I will go a bit more detailed:
Originally Posted by Mr James
- you don't need to go through the code. The USE flags are displayed by emerge or eix. Their meaning can be found in corresponding ebuild or on internet. Many ebuilds use own CFLAGS overriding your choice for purpose of better optimization. There is a useflag to prevent this behavior.
- neither emerge, nor paludis recompile EVERYTHING. They automatically recompile only what is needed to be recompiled. It is also not necessary a foreground process. Its true, that sometimes you need to call revdep to rebuild everything depending upon changed package, and you will be informed to do so. Again with Ubuntu, segfaults were not uncommon.

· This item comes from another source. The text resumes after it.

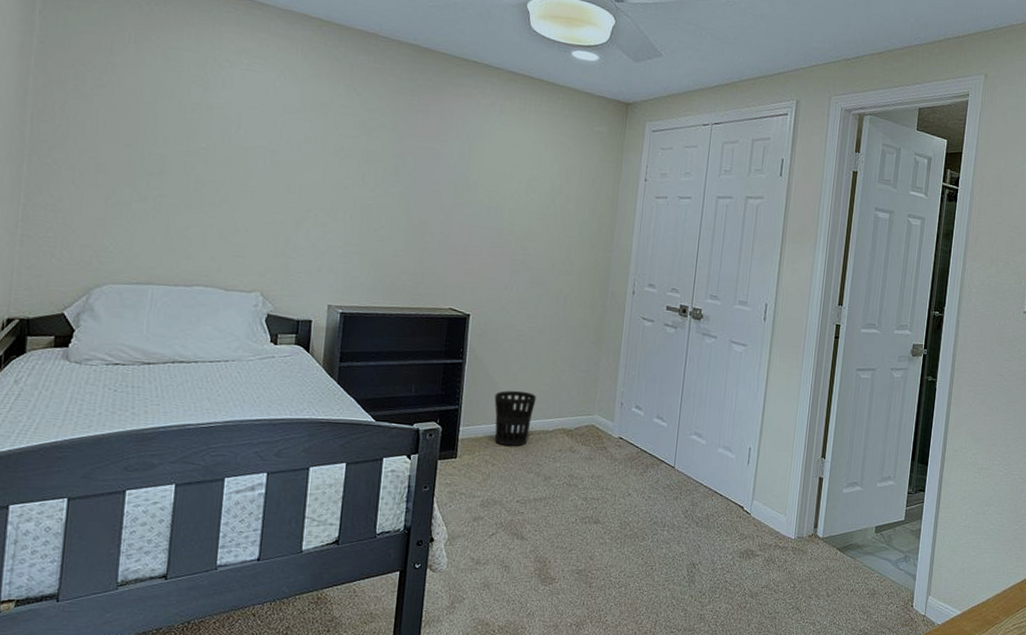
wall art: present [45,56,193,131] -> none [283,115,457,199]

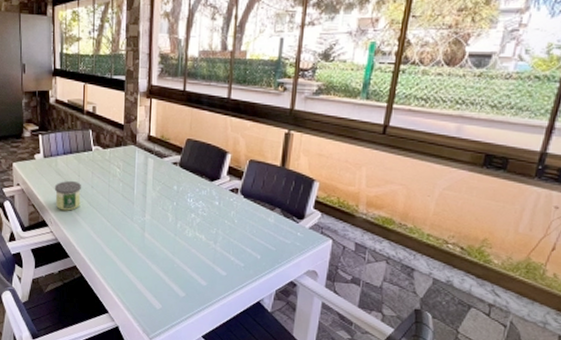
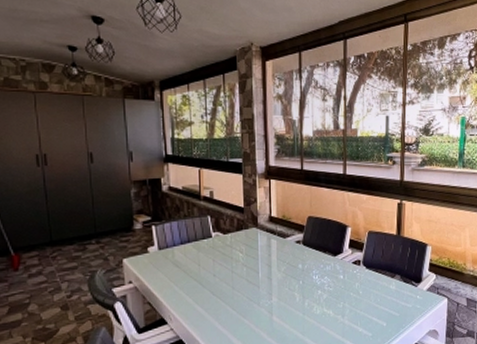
candle: present [54,180,81,211] -> none [172,271,203,305]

- the world package set is unique,as in valuable, in Gentoo. You will never get any package lost over the time, just because package manager silently decided to do so. You have very differentiated list of what you want and everything else is a dynamic dependency.
You take the high road and I'll take the low road...

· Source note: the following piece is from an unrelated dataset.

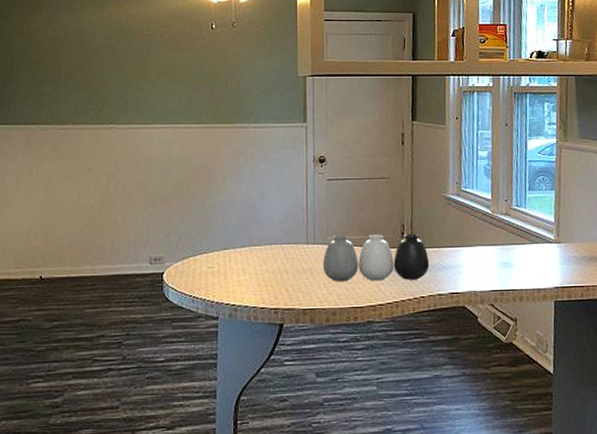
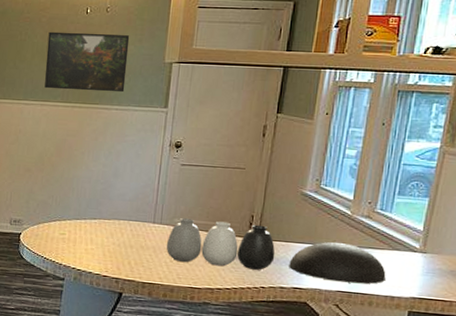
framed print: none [173,49,261,110] -> present [44,31,130,93]
bowl: none [443,242,530,281] -> present [289,242,386,284]

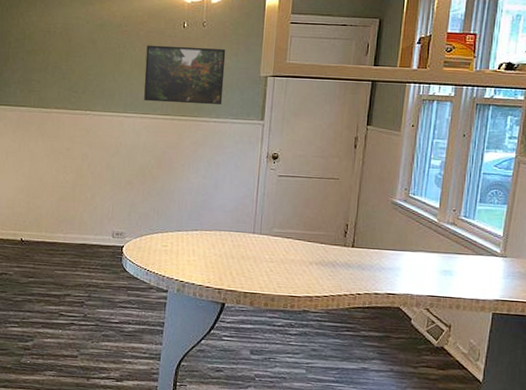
vase: present [166,218,276,270] -> none [266,228,370,277]
bowl: present [289,242,386,284] -> none [382,248,471,288]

why would I prefer some woman to my computer?
Originally Posted by elanthis
Seriously, it's not as bad as you make it sound. Most people who try gentoo don't get further than the installation, which can take days for a novice. But upgrading software costs CPU time, not my time. I can do it as a background job or I can do it overnight (emerge -uDN world && shutdown -h now), doesn't cost time for me.
And when I need a custom patch in some package, some inofficial git version or something, gentoo actually makes it easier to get it done in a clean and reliable way, thus saving my time.

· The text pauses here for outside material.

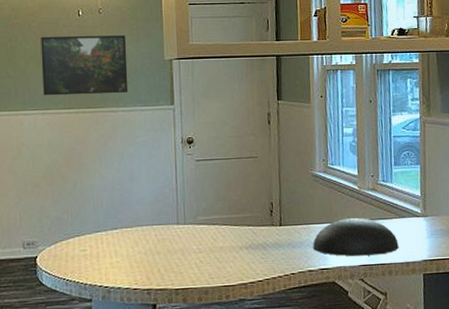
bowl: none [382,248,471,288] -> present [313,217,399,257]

Oh, and installation? I haven't reinstalled gentoo in years, even though every bit of hardware changed at some point. cp -a /mnt/oldroot /mnt/newroot, reconfigure & install kernel, reinstall grub, modify /etc/fstab, working system. Change use flags and some configuration files, do system upgrade overnight, done. Even my notebook started out as a clone of my workstation.
Unless you start from scratch, installing gentoo doesn't take much longer than installing ubuntu. It's just less clicking in a fancy GUI installer and more knowing what you're doing.
......And I'll get to Ireland before ye...
It doesnt do reverse dependencies though. And yes come upgrade time, I've gone through dependency hell because of this. revdep-rebuild is flawed. It's advertised as calculating reverse dependencies. But in truth it actually doesnt work right. It scans through all the linking dependencies, and figures out what applications are linked against what libraries and if it finds an application that is linked against a library that has been updated, it'll recompile the application. But sometimes the library needs to be recompiled, not the application that linked against it. This is where revdep-rebuild fails.
Originally Posted by crazycheese
EDIT: About the only thing that is fail safe is emerge -e world. Even then sometimes you have to do it twice to get all the links consistent with the versions that they are linked against.
EDIT2: Or rather sometimes the library needs to be recompiled and THEN the application needs to be recompiled against it.